The financial outlook for their business was so bleak it prompted Gutterer and his wife Patty to sell their home and move to an apartment to save money.

“There was a lot of uncertainty shortly after the pandemic started,” Gutterer said. “They were talking about a depression. We looked at the sudden dropoff in our business and decided we had better prepare for the worst.”

While President Joe Biden signed the American Rescue Plan last week, John Clark, co-owner of Public Table in West Allis, said he was dismayed it took so long for Democrats to pass the bill despite having control of both chambers of Congress and the presidency. 

“Everything he said he was gonna do, they’re still having infighting,” Clark said, pointing to public Democratic spats over a minimum wage increase and stimulus check criteria. “It’s politics as usual, right? There’s still the gridlock. There’s still, everybody wants their own piece of the pie. And they’re not getting things done.”

++++++

> [Task set]
A. According to the article excerpt, what business does John Clark co-own?
B. Copy word for word the stretch of the article excerpt from "The financial outlook" through "to save money.".

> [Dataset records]
++++++

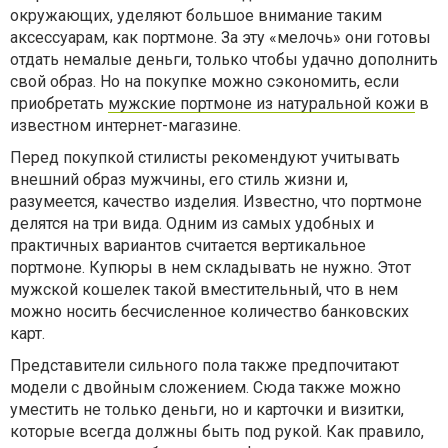
окружающих, уделяют большое внимание таким
аксессуарам, как портмоне. За эту «мелочь» они готовы
отдать немалые деньги, только чтобы удачно дополнить
свой образ. Но на покупке можно сэкономить, если
приобретать
мужские портмоне из натуральной кожи
в
известном интернет-магазине.
Перед покупкой стилисты рекомендуют учитывать
внешний образ мужчины, его стиль жизни и,
разумеется, качество изделия. Известно, что портмоне
делятся на три вида. Одним из самых удобных и
практичных вариантов считается вертикальное
портмоне. Купюры в нем складывать не нужно. Этот
мужской кошелек такой вместительный, что в нем
можно носить бесчисленное количество банковских
карт.
Представители сильного пола также предпочитают
модели с двойным сложением. Сюда также можно
уместить не только деньги, но и карточки и визитки,
которые всегда должны быть под рукой. Как правило,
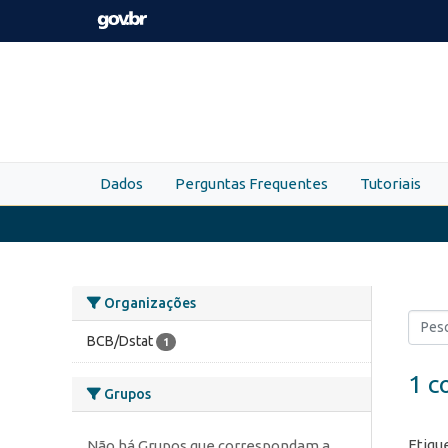
Skip to main content
Dados
Perguntas Frequentes
Tutoriais
Organizações
BCB/Dstat
1
1 c
Grupos
Etiqu
Não há Grupos que correspondam a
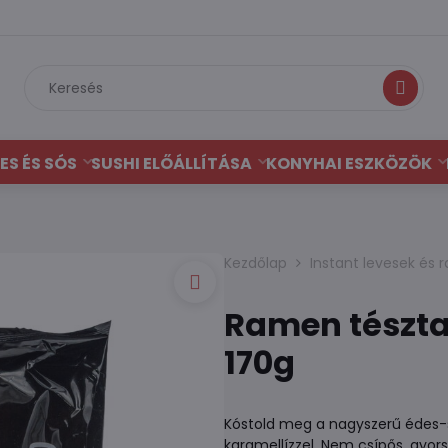
Keresés
ES ÉS SÓS
SUSHI ELŐÁLLÍTÁSA
KONYHAI ESZKÖZÖK
Kezdőlap
Instant levesek és
Ramen tészta 
170g
Kóstold meg a nagyszerű édes-s
karamellízzel. Nem csípős, gyor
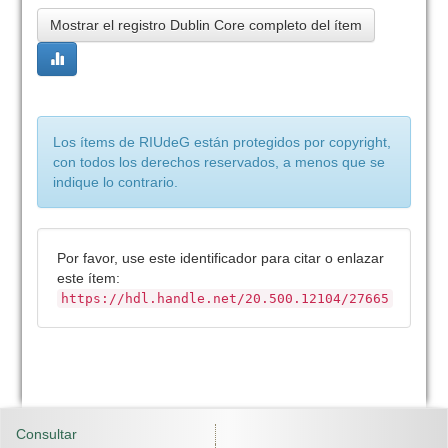
Mostrar el registro Dublin Core completo del ítem
Los ítems de RIUdeG están protegidos por copyright,
con todos los derechos reservados, a menos que se
indique lo contrario.
Por favor, use este identificador para citar o enlazar
este ítem:
https://hdl.handle.net/20.500.12104/27665
Consultar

++++++

> [Exercise solutions]
A. Public Table in West Allis.

B.
The financial outlook for their business was so bleak it prompted Gutterer and his wife Patty to sell their home and move to an apartment to save money.